Document segment:

========

Blueberry Oatmeal Muffins Recipe

5 Stars 4 Stars 3 Stars 2 Stars 1 Star 5 from 59 reviews
  • Author: Nora
  • Prep Time: 40 minutes
  • Cook Time: 20 minutes
  • Total Time: 1 hour, 10 minutes
  • Yield: 12 muffins 1x
  • Category: Breakfast, Snack
  • Method: Baking
  • Cuisine: American
  • Diet: Vegetarian

Description

These Blueberry Oatmeal Muffins are a delightful breakfast treat, combining the wholesome goodness of oats with juicy blueberries in a tender, moist muffin. Perfect for a cozy morning at home or on-the-go snacking.


Ingredients

Units Scale

For the Muffins:

  • 1 cup (240ml) milk
  • 1 cup (85g) old-fashioned whole rolled oats
  • 1 and 1/4 cups (156g) all-purpose flour (spooned & leveled)

========

What you will do:
- 1) In the muffin recipe, swap "milk" for "oat milk" in the passage that begins at the words "These Blueberry Oatmeal" and stops after the words "(spooned & leveled)", then give that passage.
- 2) Extend the muffin recipe from its final line.
The records that follow were drawn from a separate source and are unrelated to the recipe.

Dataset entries
========

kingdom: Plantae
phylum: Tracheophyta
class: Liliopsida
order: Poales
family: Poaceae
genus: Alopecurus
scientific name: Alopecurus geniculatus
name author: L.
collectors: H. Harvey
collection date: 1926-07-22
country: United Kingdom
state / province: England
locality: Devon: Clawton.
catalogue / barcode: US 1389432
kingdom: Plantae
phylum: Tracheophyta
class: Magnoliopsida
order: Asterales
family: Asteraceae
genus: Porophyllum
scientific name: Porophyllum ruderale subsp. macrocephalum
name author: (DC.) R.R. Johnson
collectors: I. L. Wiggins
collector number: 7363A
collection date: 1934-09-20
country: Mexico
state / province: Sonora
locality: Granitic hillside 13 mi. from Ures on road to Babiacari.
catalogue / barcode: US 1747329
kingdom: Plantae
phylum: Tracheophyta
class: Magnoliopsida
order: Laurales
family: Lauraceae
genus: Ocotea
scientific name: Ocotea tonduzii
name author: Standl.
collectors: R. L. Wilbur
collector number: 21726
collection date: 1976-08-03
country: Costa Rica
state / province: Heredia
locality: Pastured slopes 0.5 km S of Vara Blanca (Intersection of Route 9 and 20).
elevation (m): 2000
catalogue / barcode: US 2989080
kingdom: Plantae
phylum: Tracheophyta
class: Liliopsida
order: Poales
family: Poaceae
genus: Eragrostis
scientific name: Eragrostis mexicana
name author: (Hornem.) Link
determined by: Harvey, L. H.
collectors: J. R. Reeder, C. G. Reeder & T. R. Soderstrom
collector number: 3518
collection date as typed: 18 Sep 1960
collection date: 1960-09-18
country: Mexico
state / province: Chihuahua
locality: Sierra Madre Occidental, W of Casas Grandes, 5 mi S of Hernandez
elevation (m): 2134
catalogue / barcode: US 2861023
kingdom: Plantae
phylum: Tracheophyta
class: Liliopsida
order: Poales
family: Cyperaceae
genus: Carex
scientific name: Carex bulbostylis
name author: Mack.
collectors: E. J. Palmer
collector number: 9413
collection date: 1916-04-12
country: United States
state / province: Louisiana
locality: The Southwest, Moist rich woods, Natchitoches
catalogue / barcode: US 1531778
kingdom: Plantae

========

Responses by task:
- 1)
These Blueberry Oatmeal Muffins are a delightful breakfast treat, combining the wholesome goodness of oats with juicy blueberries in a tender, moist muffin. Perfect for a cozy morning at home or on-the-go snacking.


Ingredients

Units Scale

For the Muffins:

  • 1 cup (240ml) oat milk
  • 1 cup (85g) old-fashioned whole rolled oats
  • 1 and 1/4 cups (156g) all-purpose flour (spooned & leveled)

- 2)
  • 1 teaspoon baking powder
  • 1/2 teaspoon baking soda
  • 1/2 teaspoon ground cinnamon
  • 1/2 teaspoon salt
  • 1/2 cup (8 Tbsp; 113g) unsalted butter, melted and slightly cooled
  • 1/2 cup (170g) honey
  • 1 large egg, at room temperature
  • 1 teaspoon pure vanilla extract
  • 1 cup (140g) fresh or frozen blueberries (see note if using frozen)

Instructions

  1. Combine milk and oats: Set aside for 20 minutes for oats to soak up moisture.
  2. Preheat oven: To 425°F (218°C) and prepare muffin pan.
  3. Prepare batter: Mix dry ingredients, then wet ingredients. Combine, adding soaked oats and blueberries.
  4. Bake: Spoon batter into liners and bake at 425°F for 5 minutes, then reduce to 350°F and bake for 16-17 minutes more.
  5. Cool: Let muffins cool in pan for 5 minutes, then transfer to wire rack.
  6. Storage: Muffins stay fresh at room temperature for a few days, then refrigerate for up to 1 week.

Notes

  • Make Ahead Instructions: Freeze muffins for up to 3 months.
  • Milk: Any milk can be used.
  • Oats: Use whole oats, avoid steel cut, quick, or instant oats.
  • Flour: All-purpose flour recommended for best results.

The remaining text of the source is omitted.